The book is a theory of history from an ecologist's perspective, arguing that the fundamental structure and constraints of human breeding habits can explain much of the ebb and flow of human history. Published 17 years before Guns, Germs, and Steel (and now out of print), it is broader in scope and more politically incorrect, dealing with and explaining such issues as the prevalence of infanticide throughout human history, and the rise of religion. Some major points:

- Niches are professions, and have limited intake.

The squirrel is highly tuned to a very specialized profession. It cannot change its way of life. Squirrels, therefore, live only in times and places suited to the squirrel way of life, to the squirrel niche. [It follows that] the numbers of any kind of squirrel that may live are fixed.

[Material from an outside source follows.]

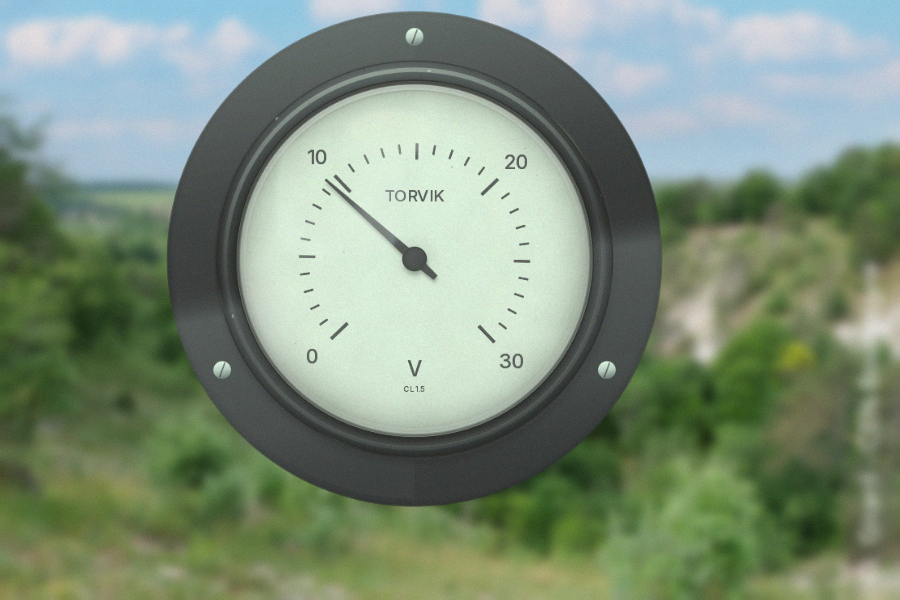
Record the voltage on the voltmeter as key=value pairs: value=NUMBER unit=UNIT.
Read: value=9.5 unit=V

- Species are vehicles for niche discovery. Each niche establishes a limit on population; individuals compete for a slice of this pie by natural selection.
- A crucial part of success in leaving behind descendants is to correctly estimate the optimum number of children to maximize one's chances. Infanticide is one way to modulate this estimation, given the time taken for human babies to mature.
- For the last 10,000 years, man has been able to create new niches.
- For humans, a niche is not about survival but about lifestyle; children want to grow up in the lifestyle to which they have grown accustomed.
- Man is an ice-age species. The ice age wasn't actually colder across the planet. Since the ice caps were larger, the oceans receded. The tropical savannahs were larger. Man has evolved to like broad open spaces, and to value choice.
- Wealth and poverty are two extreme types of niche. The wealthy live lifestyles closer to those they were evolved to enjoy. The poor are poor because their constraints deny them various aspects of this lifestyle.
- The poor have many children because more children don't require much more to raise. The rich have few children because they can't afford more in their lifestyle.
- As a civilization grows, its poor grow in number. The rich feel first the pinch of narrowing niche spaces. These lead their children to trade.
- A common pattern is for island nations to grow militarily, since trading ships are temptations to pirates and require armored defense, and provide the civilization with occasions to practice and perfect war.
- As trade grows, life improves for all. Population grows in response. The rich, once again squeezed, eye neighboring lands.
- If the neighboring lands have barbarians who live relatively "rich" lives, they are conquered by large densities of poorer people. (See Prisoner's dilemma) This explains the Roman conquest of Western Europe and Britain.
- If the neighboring lands have another citified civilization, they must be conquered by technology. This explains the Roman subjugation of Carthage, and Alexander's invasion of Persia. The modern European conquest of the new world is similar in many ways.
- Wars of aggression are always caused by rising numbers. Wars of aggression are always popular wars.
- Wars are not won by superior numbers but by superior technology and technique. All you need is a superiority of two to one or three to one at the point of contact of opposing infantry. Good generalship is about making this happen.
- Aggressive war becomes a habit to nations that pursue it successfully.
- Controlling birth rate is the primary way to transcend the pattern of history.